Recently, researchers have been trying to understand how far you can get neural networks by going in the opposite direction - making them narrower (fewer neurons per layer) and deeper (more layers). You may be able to recognize only 100 different lines, but with the connections needed to turn 100 of these lines into 50 curves that can be combined into 10 different shapes, you can get all the necessary building blocks to recognize most objects.

In the work they completed last year, Rolnik and Max Tegmarkfrom MIT proved that by increasing depth and decreasing width, one can perform the same tasks with an exponentially smaller number of neurons. They showed that if you simulated the situation 100 input variables, one can obtain the same reliability, or using 2

^{100}neurons in a single layer, or 2

^{10}neurons in two layers. They found that there were advantages in taking small parts and combining them at higher levels of abstraction, rather than trying to cover all levels of abstraction at once.

“The concept of the depth of the neural network is connected with the possibility of expressing something complex by performing many simple steps,” said Rolnik. “It looks like an assembly line.”

Rolnik and Tegmark proved the usefulness of depth by forcing neural networks to perform a simple task: multiply polynomial functions. (These are equations with variables raised to natural degrees, for example, y = x

^{3}+ 1). They trained the networks, showing them examples of equations and the results of their multiplication. Then they told the neural networks to calculate the result of the multiplication of equations that they had not seen before. Deeper neural networks learned how to do this with much less neurons than small ones.

And while multiplication is unlikely to turn our world upside down, Rolnik says that an important idea was described in the work: “If a shallow neural network cannot even multiply, you should not trust it with something else.”

*David Rolnik*

Other researchers are investigating the issue of minimum sufficient width. At the end of September, Jesse Johnson , formerly a mathematician from the University of Oklahoma, and now a researcher working for the pharmaceutical company Sanofi, proved that at some point no depth could compensate for the lack of width.

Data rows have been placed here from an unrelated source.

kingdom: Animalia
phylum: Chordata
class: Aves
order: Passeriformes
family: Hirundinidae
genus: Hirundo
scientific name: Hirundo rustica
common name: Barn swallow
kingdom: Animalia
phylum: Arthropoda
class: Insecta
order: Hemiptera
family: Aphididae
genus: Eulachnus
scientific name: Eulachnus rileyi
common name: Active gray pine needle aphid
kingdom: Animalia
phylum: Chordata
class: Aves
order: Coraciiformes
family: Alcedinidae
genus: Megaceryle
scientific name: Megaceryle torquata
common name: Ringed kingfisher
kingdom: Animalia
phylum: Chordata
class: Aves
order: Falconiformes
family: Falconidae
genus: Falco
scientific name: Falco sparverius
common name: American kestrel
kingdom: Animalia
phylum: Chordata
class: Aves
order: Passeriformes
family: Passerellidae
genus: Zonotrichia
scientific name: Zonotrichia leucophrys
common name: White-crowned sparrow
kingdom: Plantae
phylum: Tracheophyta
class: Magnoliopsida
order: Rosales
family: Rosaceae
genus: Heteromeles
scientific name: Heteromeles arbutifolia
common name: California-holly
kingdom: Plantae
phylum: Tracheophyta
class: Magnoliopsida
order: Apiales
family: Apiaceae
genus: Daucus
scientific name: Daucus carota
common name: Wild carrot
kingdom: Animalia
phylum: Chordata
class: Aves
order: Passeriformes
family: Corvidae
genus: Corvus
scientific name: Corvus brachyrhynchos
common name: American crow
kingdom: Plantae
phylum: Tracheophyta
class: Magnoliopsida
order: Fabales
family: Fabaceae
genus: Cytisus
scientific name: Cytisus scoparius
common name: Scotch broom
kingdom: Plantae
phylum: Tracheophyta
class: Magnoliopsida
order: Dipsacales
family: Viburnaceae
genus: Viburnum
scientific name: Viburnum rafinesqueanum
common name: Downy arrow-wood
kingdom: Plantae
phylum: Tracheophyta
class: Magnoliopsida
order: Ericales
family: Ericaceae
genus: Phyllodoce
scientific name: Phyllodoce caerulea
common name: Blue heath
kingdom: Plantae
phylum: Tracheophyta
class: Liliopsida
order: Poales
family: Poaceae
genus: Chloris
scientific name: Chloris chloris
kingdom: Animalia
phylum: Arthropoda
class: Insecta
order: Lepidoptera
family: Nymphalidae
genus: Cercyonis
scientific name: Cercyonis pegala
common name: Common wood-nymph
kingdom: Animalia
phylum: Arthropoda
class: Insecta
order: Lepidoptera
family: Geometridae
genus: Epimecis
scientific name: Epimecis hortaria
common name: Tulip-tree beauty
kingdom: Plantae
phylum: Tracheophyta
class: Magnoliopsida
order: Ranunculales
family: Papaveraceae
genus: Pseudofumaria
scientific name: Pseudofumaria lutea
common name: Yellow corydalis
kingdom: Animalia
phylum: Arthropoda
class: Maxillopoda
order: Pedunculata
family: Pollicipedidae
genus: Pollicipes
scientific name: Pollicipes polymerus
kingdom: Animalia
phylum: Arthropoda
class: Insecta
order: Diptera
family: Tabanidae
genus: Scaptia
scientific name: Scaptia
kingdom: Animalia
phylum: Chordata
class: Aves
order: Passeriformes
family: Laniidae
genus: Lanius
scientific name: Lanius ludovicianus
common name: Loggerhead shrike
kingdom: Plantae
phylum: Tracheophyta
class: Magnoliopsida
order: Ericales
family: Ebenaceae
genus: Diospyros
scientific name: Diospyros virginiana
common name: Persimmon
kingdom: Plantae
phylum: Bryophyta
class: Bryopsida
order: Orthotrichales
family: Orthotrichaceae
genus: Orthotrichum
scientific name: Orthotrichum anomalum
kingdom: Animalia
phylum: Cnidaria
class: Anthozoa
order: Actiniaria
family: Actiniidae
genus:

To make sense of this, imagine the lambs on the field, but let them be punk rock lambs: each of them will be painted in one of several colors. The neural network should draw a border around all the sheep of the same color. In essence, this task is similar to the classification of images: a neural network has a set of images (which it represents as points in a multidimensional space), and it needs to group similar ones.

Johnson proved that a neural network will not cope with this task if the width of the layers is smaller, or equal to the amount of input data. Each of our sheep can be described by two input data: the coordinates of its location on the field, x and y. Then the neural network marks each sheep with color and draws a border around the sheep of the same color. In this case, to solve the problem you need at least three neurons per layer.

More specifically, Johnson showed that if the ratio of the width to the number of variables is not enough, the neural network will not be able to draw closed loops - and a neural network would have to draw such a loop if, for example, all the red sheep had accumulated in the middle of the pasture. “If none of the layers is thicker than the number of input measurements, the function cannot create some forms, regardless of the number of layers,” Johnson said.

Such work begins to build the nucleus of the theory of neural networks. So far, researchers are able to make only the simplest statements regarding the relationship between architecture and functionality - and these statements are very few in comparison with the number of tasks solved by neural networks.

So, although the theory of neural networks will not be able to change the process of their design in the near future, blueprints are being created for a new theory of how computers are trained - and its consequences will be even stronger than a person going into space.